Currently the Giants are sporting a closer-by-committee bullpen situation and thus far, it has worked. Santiago Casilla is listed as the closer but Sergio Romo (12 saves), Jeremy Affeldt (3), Clay Hensley (3), and Javier Lopez (7) combine to have more saves than him (24).

Perhaps one reason the Giants have been so reluctant to name a closer is because their best pitcher does not have the stereotypical persona of one. Sergio Romo is sporting a miniscule 1.98 ERA and only 10 walks in 50 innings of work; however, he does not possess the blazing fastball that Brian Wilson and former Giant great Robb Nen threw. In fact, Romo’s fastball does not even average 88 MPH.

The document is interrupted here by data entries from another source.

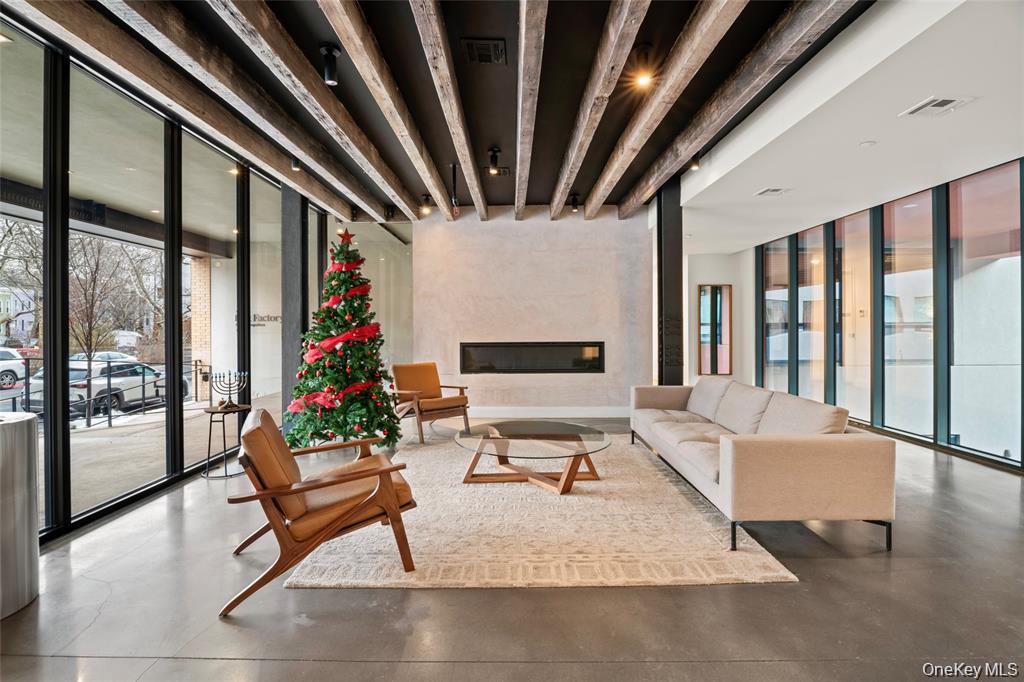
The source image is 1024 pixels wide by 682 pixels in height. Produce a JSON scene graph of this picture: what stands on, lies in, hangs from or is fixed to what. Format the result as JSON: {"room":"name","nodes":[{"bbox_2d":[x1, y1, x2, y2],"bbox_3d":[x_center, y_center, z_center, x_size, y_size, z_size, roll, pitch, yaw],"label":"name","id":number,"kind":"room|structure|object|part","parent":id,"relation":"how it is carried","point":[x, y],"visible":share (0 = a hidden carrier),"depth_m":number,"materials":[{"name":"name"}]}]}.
{"room":"lobby","nodes":[
{"label":"lobby","id":0,"kind":"room"},
{"bbox_2d":[0,12,327,544],"bbox_3d":[-2.988,-0.353,2.616,0.166,3.107,9.518,0,0,1],"label":"glass wall","id":1,"kind":"structure","parent":0,"point":[59,508],"depth_m":3.31,"materials":[{"name":"glass"}]},
{"bbox_2d":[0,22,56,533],"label":"window","id":2,"kind":"structure","parent":1,"relation":"in","point":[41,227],"depth_m":2.59,"materials":[{"name":"clear glass"}]},
{"bbox_2d":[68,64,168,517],"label":"window","id":3,"kind":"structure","parent":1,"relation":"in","point":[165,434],"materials":[{"name":"clear glass"}]},
{"bbox_2d":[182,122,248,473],"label":"window","id":4,"kind":"structure","parent":1,"relation":"in","point":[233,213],"depth_m":4.02,"materials":[{"name":"clear glass"}]},
{"bbox_2d":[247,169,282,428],"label":"window","id":5,"kind":"structure","parent":1,"relation":"in","point":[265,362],"depth_m":4.83,"materials":[{"name":"clear glass"}]},
{"bbox_2d":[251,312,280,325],"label":"wall sign","id":6,"kind":"object","parent":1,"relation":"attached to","point":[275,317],"visible":0.59,"depth_m":11.57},
{"bbox_2d":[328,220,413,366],"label":"glass panel","id":7,"kind":"structure","parent":0,"point":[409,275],"depth_m":6.62,"materials":[{"name":"clear glass"}]},
{"bbox_2d":[8,0,884,225],"bbox_3d":[-0.082,-2.027,2.599,6.922,0.162,9.719,0,0,1],"label":"ceiling","id":8,"kind":"structure","parent":0,"point":[499,136],"depth_m":3.29,"materials":[{"name":"wood"}]},
{"bbox_2d":[10,0,368,223],"bbox_3d":[-2.400,-1.810,2.708,0.178,0.209,8.392,0,0,1],"label":"ceiling beam","id":9,"kind":"structure","parent":8,"relation":"attached to","point":[281,179],"depth_m":2.96,"materials":[{"name":"brown wood"}]},
{"bbox_2d":[289,157,302,171],"bbox_3d":[-2.326,-1.952,4.611,0.122,0.222,0.121,0,0,1],"label":"spotlight","id":10,"kind":"object","parent":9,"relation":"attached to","point":[295,164],"visible":0.77,"depth_m":4.58,"materials":[{"name":"black metal"}]},
{"bbox_2d":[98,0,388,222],"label":"ceiling beam","id":11,"kind":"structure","parent":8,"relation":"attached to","point":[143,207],"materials":[{"name":"brown wood"}]},
{"bbox_2d":[207,0,431,213],"bbox_3d":[-1.396,-1.808,2.497,0.173,0.204,8.303,0,0,1],"label":"ceiling beam","id":12,"kind":"structure","parent":8,"relation":"attached to","point":[289,74],"depth_m":2.96,"materials":[{"name":"brown wood"}]},
{"bbox_2d":[319,42,340,85],"bbox_3d":[-1.267,-1.923,2.978,0.132,0.252,0.129,0,0,1],"label":"spotlight","id":13,"kind":"object","parent":8,"relation":"attached to","point":[327,70],"visible":1,"depth_m":2.95,"materials":[{"name":"black metal"}]},
{"bbox_2d":[318,0,454,213],"bbox_3d":[-0.930,-1.825,2.472,0.155,0.206,7.496,0,0,1],"label":"ceiling beam","id":14,"kind":"structure","parent":8,"relation":"attached to","point":[333,20],"depth_m":3.00,"materials":[{"name":"brown wood"}]},
{"bbox_2d":[419,194,432,214],"bbox_3d":[-1.190,-1.903,5.944,0.151,0.247,0.133,0,0,1],"label":"spotlight","id":15,"kind":"object","parent":8,"relation":"attached to","point":[425,199],"visible":0.99,"depth_m":5.92,"materials":[{"name":"black metal"}]},
{"bbox_2d":[409,0,487,217],"bbox_3d":[-0.479,-1.848,2.692,0.139,0.210,7.114,0,0,1],"label":"ceiling beam","id":16,"kind":"structure","parent":8,"relation":"attached to","point":[453,126],"depth_m":3.01,"materials":[{"name":"brown wood"}]},
{"bbox_2d":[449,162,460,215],"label":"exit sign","id":17,"kind":"object","parent":8,"relation":"hanging from","point":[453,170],"visible":0.96,"depth_m":5.04,"materials":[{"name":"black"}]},
{"bbox_2d":[462,38,506,63],"bbox_3d":[-0.195,-2.042,3.021,0.278,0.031,0.287,0,0,1],"label":"ceiling vent","id":18,"kind":"object","parent":8,"relation":"in","point":[491,44],"visible":0.99,"depth_m":3.00,"materials":[{"name":"black metal"}]},
{"bbox_2d":[487,147,502,174],"bbox_3d":[-0.188,-1.928,4.584,0.143,0.240,0.139,0,0,1],"label":"spotlight","id":19,"kind":"object","parent":8,"relation":"attached to","point":[495,152],"visible":1,"depth_m":4.56,"materials":[{"name":"black metal"}]},
{"bbox_2d":[483,166,510,175],"bbox_3d":[-0.176,-2.031,5.108,0.333,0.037,0.195,0,0,1],"label":"ceiling vent","id":20,"kind":"object","parent":8,"relation":"in","point":[505,171],"visible":0.79,"depth_m":5.10,"materials":[{"name":"black metal"}]},
{"bbox_2d":[514,0,548,219],"bbox_3d":[0.131,-1.816,2.921,0.155,0.217,7.528,0,0,1],"label":"ceiling beam","id":21,"kind":"structure","parent":8,"relation":"attached to","point":[528,106],"depth_m":2.94,"materials":[{"name":"brown wood"}]},
{"bbox_2d":[569,193,580,212],"bbox_3d":[0.881,-1.921,5.974,0.132,0.235,0.125,0,0,1],"label":"spotlight","id":22,"kind":"object","parent":8,"relation":"attached to","point":[574,203],"visible":0.99,"depth_m":5.95,"materials":[{"name":"black metal"}]},
{"bbox_2d":[548,0,650,217],"bbox_3d":[0.653,-1.869,2.698,0.171,0.207,7.516,0,0,1],"label":"ceiling beam","id":23,"kind":"structure","parent":8,"relation":"attached to","point":[624,56],"depth_m":3.03,"materials":[{"name":"brown wood"}]},
{"bbox_2d":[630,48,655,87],"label":"ceiling light","id":24,"kind":"object","parent":8,"relation":"attached to","point":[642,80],"visible":1,"depth_m":2.97,"materials":[{"name":"black metal"}]},
{"bbox_2d":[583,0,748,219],"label":"ceiling beam","id":25,"kind":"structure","parent":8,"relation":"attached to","point":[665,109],"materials":[{"name":"brown wood"}]},
{"bbox_2d":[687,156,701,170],"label":"spotlight","id":26,"kind":"object","parent":8,"relation":"attached to","point":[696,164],"visible":0.72,"depth_m":4.72,"materials":[{"name":"black metal"}]},
{"bbox_2d":[606,0,855,219],"bbox_3d":[1.713,-1.861,2.740,0.199,0.214,8.375,0,0,1],"label":"ceiling beam","id":27,"kind":"structure","parent":8,"relation":"attached to","point":[692,146],"depth_m":3.01,"materials":[{"name":"brown wood"}]},
{"bbox_2d":[0,412,1023,681],"bbox_3d":[0.757,1.254,2.920,8.159,0.106,10.864,0,0,1],"label":"floor","id":28,"kind":"structure","parent":0,"point":[830,583],"depth_m":1.94,"materials":[{"name":"grey concrete"}]},
{"bbox_2d":[0,409,38,619],"bbox_3d":[-2.432,0.795,1.956,0.433,0.872,0.436,0,0,1],"label":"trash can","id":29,"kind":"object","parent":28,"relation":"on","point":[3,434],"visible":0.99,"depth_m":1.97,"materials":[{"name":"silver metal"}]},
{"bbox_2d":[202,403,250,480],"bbox_3d":[-2.650,0.922,3.953,0.395,0.601,0.394,0,0,1],"label":"side table","id":30,"kind":"object","parent":28,"relation":"on","point":[223,420],"visible":0.84,"depth_m":3.91,"materials":[{"name":"black metal"}]},
{"bbox_2d":[209,370,246,408],"bbox_3d":[-2.639,0.442,3.974,0.288,0.332,0.222,0,0,1],"label":"menorah","id":31,"kind":"object","parent":30,"relation":"on","point":[229,390],"visible":0.99,"depth_m":3.95,"materials":[{"name":"metal"}]},
{"bbox_2d":[280,185,307,433],"bbox_3d":[-2.815,-0.421,5.520,0.389,3.264,0.409,0,0,1],"label":"column","id":32,"kind":"structure","parent":28,"relation":"on","point":[289,317],"depth_m":5.36,"materials":[{"name":"grey metal"}]},
{"bbox_2d":[285,225,401,453],"bbox_3d":[-1.783,-0.032,4.585,1.327,2.477,1.374,0,0,1],"label":"christmas tree","id":33,"kind":"object","parent":28,"relation":"on","point":[361,414],"visible":0.94,"depth_m":4.42,"materials":[{"name":"plant"}]},
{"bbox_2d":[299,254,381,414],"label":"red ribbon","id":34,"kind":"object","parent":33,"relation":"on","point":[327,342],"visible":0.74,"depth_m":4.37,"materials":[{"name":"red fabric"}]},
{"bbox_2d":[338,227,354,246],"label":"star tree topper","id":35,"kind":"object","parent":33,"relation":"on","point":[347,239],"visible":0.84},
{"bbox_2d":[390,363,471,445],"bbox_3d":[-1.056,0.749,5.338,0.786,0.885,0.885,0,0,-42],"label":"armchair","id":36,"kind":"object","parent":28,"relation":"on","point":[431,392],"visible":0.95,"depth_m":5.27,"materials":[{"name":"brown leather"}]},
{"bbox_2d":[287,432,798,589],"bbox_3d":[0.138,1.183,3.721,2.601,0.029,3.331,0,0,1],"label":"rug","id":37,"kind":"object","parent":28,"relation":"on","point":[572,498],"visible":0.81,"depth_m":2.58,"materials":[{"name":"beige carpet"}]},
{"bbox_2d":[222,407,420,615],"bbox_3d":[-1.034,0.815,2.379,0.903,0.810,0.811,0,0,-25],"label":"armchair","id":38,"kind":"object","parent":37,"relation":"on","point":[387,470],"visible":0.99,"depth_m":2.11,"materials":[{"name":"brown leather"}]},
{"bbox_2d":[455,420,608,492],"bbox_3d":[0.167,0.994,3.650,1.311,0.367,1.353,0,0,1],"label":"coffee table","id":39,"kind":"object","parent":37,"relation":"on","point":[574,464],"visible":0.99,"depth_m":3.52,"materials":[{"name":"glass"}]},
{"bbox_2d":[655,177,683,385],"bbox_3d":[2.115,-0.482,5.760,0.388,3.344,0.428,0,0,1],"label":"black column","id":40,"kind":"structure","parent":28,"relation":"on","point":[658,239],"depth_m":5.59,"materials":[{"name":"black metal"}]},
{"bbox_2d":[630,376,895,553],"bbox_3d":[1.771,0.800,3.672,0.997,0.787,2.543,0,0,1],"label":"sofa","id":41,"kind":"object","parent":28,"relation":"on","point":[816,456],"visible":0.98,"depth_m":2.52,"materials":[{"name":"beige fabric"}]},
{"bbox_2d":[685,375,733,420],"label":"sofa cushion","id":42,"kind":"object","parent":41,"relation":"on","point":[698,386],"visible":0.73,"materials":[{"name":"beige fabric"}]},
{"bbox_2d":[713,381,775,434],"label":"sofa cushion","id":43,"kind":"object","parent":41,"relation":"on","point":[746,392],"visible":0.81,"depth_m":3.60,"materials":[{"name":"grey fabric"}]},
{"bbox_2d":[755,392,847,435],"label":"sofa cushion","id":44,"kind":"object","parent":41,"relation":"on","point":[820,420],"visible":0.6,"depth_m":2.93,"materials":[{"name":"fabric"}]},
{"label":"sofa legs","id":45,"kind":"part","parent":41,"relation":"part of","materials":[{"name":"black metal"}]},
{"bbox_2d":[410,204,651,417],"bbox_3d":[0.262,-0.431,6.536,3.546,3.205,0.234,0,0,1],"label":"stone wall","id":46,"kind":"structure","parent":0,"point":[514,221],"depth_m":6.44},
{"bbox_2d":[459,341,605,373],"bbox_3d":[0.309,0.260,6.457,2.267,0.457,0.231,0,0,1],"label":"electric fireplace","id":47,"kind":"object","parent":46,"relation":"in","point":[600,346],"visible":0.93,"depth_m":6.36,"materials":[{"name":"black glass"}]},
{"bbox_2d":[465,406,630,418],"bbox_3d":[0.360,1.101,6.454,3.205,0.150,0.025,0,0,1],"label":"baseboard","id":48,"kind":"structure","parent":46,"relation":"attached to","point":[530,412],"depth_m":6.46,"materials":[{"name":"white paint"}]},
{"bbox_2d":[684,248,754,385],"bbox_3d":[3.927,-0.365,8.520,1.896,3.019,0.218,0,0,1],"label":"hallway wall","id":49,"kind":"structure","parent":0,"point":[710,279],"depth_m":8.43,"materials":[{"name":"white paint"}]},
{"bbox_2d":[698,284,731,376],"bbox_3d":[4.042,-0.167,8.502,0.639,1.813,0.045,0,0,1],"label":"mirror","id":50,"kind":"object","parent":49,"relation":"attached to","point":[714,370],"visible":0.98,"depth_m":8.49,"materials":[{"name":"mirror"}]},
{"bbox_2d":[678,0,1023,252],"bbox_3d":[3.261,-1.773,3.172,3.351,0.354,9.568,0,0,1],"label":"white ceiling","id":51,"kind":"structure","parent":0,"point":[996,154],"depth_m":3.33,"materials":[{"name":"white paint"}]},
{"bbox_2d":[754,186,790,196],"bbox_3d":[2.939,-1.682,4.818,0.336,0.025,0.305,0,0,1],"label":"ceiling vent","id":52,"kind":"object","parent":51,"relation":"in","point":[768,191],"visible":0.98,"depth_m":4.79,"materials":[{"name":"white metal"}]},
{"bbox_2d":[859,140,876,147],"bbox_3d":[3.041,-1.677,3.649,0.117,0.030,0.117,0,0,1],"label":"smoke detector","id":53,"kind":"object","parent":51,"relation":"attached to","point":[866,144],"visible":0.98,"depth_m":3.63,"materials":[{"name":"white"}]},
{"bbox_2d":[901,95,972,117],"bbox_3d":[2.978,-1.641,2.978,0.271,0.017,0.313,0,0,1],"label":"ceiling vent","id":54,"kind":"object","parent":51,"relation":"in","point":[950,100],"visible":0.98,"depth_m":2.98,"materials":[{"name":"white metal"}]},
{"bbox_2d":[751,154,1023,471],"bbox_3d":[4.609,-0.251,4.084,0.178,2.864,8.714,0,0,1],"label":"right glass wall","id":55,"kind":"structure","parent":0,"point":[1022,460],"depth_m":4.88,"materials":[{"name":"clear glass"}]},
{"bbox_2d":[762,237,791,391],"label":"window","id":56,"kind":"structure","parent":55,"relation":"in","point":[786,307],"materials":[{"name":"glass"}]},
{"bbox_2d":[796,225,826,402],"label":"window","id":57,"kind":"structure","parent":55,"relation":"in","point":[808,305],"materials":[{"name":"clear glass"}]},
{"bbox_2d":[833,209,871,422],"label":"window","id":58,"kind":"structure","parent":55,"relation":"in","point":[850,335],"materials":[{"name":"clear glass"}]},
{"bbox_2d":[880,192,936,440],"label":"window","id":59,"kind":"structure","parent":55,"relation":"in","point":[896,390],"depth_m":5.02,"materials":[{"name":"glass"}]},
{"bbox_2d":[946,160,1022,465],"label":"window","id":60,"kind":"structure","parent":55,"relation":"in","point":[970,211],"depth_m":4.18,"materials":[{"name":"clear glass"}]},
{"label":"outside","id":61,"kind":"structure","parent":0,"visible":0},
{"bbox_2d":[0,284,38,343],"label":"house","id":62,"kind":"structure","parent":61,"point":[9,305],"materials":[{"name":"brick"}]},
{"bbox_2d":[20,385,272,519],"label":"outdoor ground","id":63,"kind":"structure","parent":61,"point":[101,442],"depth_m":5.57,"materials":[{"name":"grey concrete"}]},
{"bbox_2d":[189,253,211,399],"bbox_3d":[-7.175,-0.286,10.005,0.428,3.486,0.534,0,0,1],"label":"brick column","id":64,"kind":"structure","parent":61,"point":[195,299],"depth_m":9.78,"materials":[{"name":"brick"}]},
{"label":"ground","id":65,"kind":"structure","parent":61,"visible":0},
{"bbox_2d":[0,347,25,388],"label":"white car","id":66,"kind":"object","parent":65,"relation":"on","point":[9,376],"visible":0.95,"materials":[{"name":"white metal"}]},
{"bbox_2d":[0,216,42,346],"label":"tree","id":67,"kind":"object","parent":65,"relation":"on","point":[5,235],"visible":0.58,"materials":[{"name":"plant"}]},
{"bbox_2d":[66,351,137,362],"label":"car","id":68,"kind":"object","parent":65,"relation":"on","point":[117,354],"visible":0.3,"materials":[{"name":"white metal"}]},
{"bbox_2d":[0,358,206,427],"bbox_3d":[-6.909,0.900,6.350,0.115,1.066,5.250,0,0,1],"label":"metal railing","id":69,"kind":"object","parent":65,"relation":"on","point":[109,384],"visible":0.7,"depth_m":7.18,"materials":[{"name":"black metal"}]},
{"bbox_2d":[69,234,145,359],"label":"bare tree","id":70,"kind":"object","parent":65,"relation":"on","point":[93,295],"visible":0.64,"materials":[{"name":"plant"}]},
{"bbox_2d":[23,358,194,417],"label":"car","id":71,"kind":"object","parent":65,"relation":"on","point":[125,380],"visible":0.53,"materials":[{"name":"metal"}]}
]}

Santiago Casilla, on the other hand, throws a respectable 94 MPH fastball. In the beginning of the season, it looked like he would be the closer for the Giants in Wilson’s absence. But midseason woes—namely an ERA north of 6.00 in June and July—forced Bochy to search elsewhere for ninth inning pitching.

Naturally, Sergio Romo was the guy to turn to. After all, he did not give up a single earned run in his first 13 appearances. A couple of bad outings led Bochy to stick with a closer-by-committee bullpen for the long term.

So the real question is: can the Giants win in the playoffs with such a system? Recent World Series champions were anchored by the likes of Mariano Rivera, Jonathan Papelbon, Brad Lidge, Bobby Jenks, and Brian Wilson. There was no question for those teams who would be taking the ball at the end of the game, something that made such situations slightly less nerve-wracking.

Even though the Giants have managed their bullpen skillfully, San Francisco Chronicle writer Henry Schulman points out a glaring problem: only four teams since 1969 have won the World Series while three different pitchers have at least eight saves each. All of those coaches are (or will be) in the Hall of Fame.

As great as Bochy has managed the great Giants pitching staff, he is not Cooperstown-bound just yet. (But winning a World Series with a closer-by-committee bullpen might give him a strong case.)

Realistically the Giants have no option but to ride it out, and if that means a closer-by-committee team, so be it. Casilla, Romo, and Lopez are all capable of closing the deal and even Affeldt can take care of late-inning relief, if necessary. Going with whoever is hot is the best idea until one pitcher stands out...and only two of those four relievers have a realistic shot at earning the role come the playoffs: Romo or Casilla. Romo has the playoff experience and Casilla has the mentality you want from a closer.

Bochy will not have an easy job deciding who gets to start the ninth inning once October baseball rolls around. But if anybody in today’s game is capable of pulling it off, Bochy is the guy. Will it work? That remains to be seen, but as the Giants organization has become accustomed to while dealing with injuries, the game is as simple as working with what you have.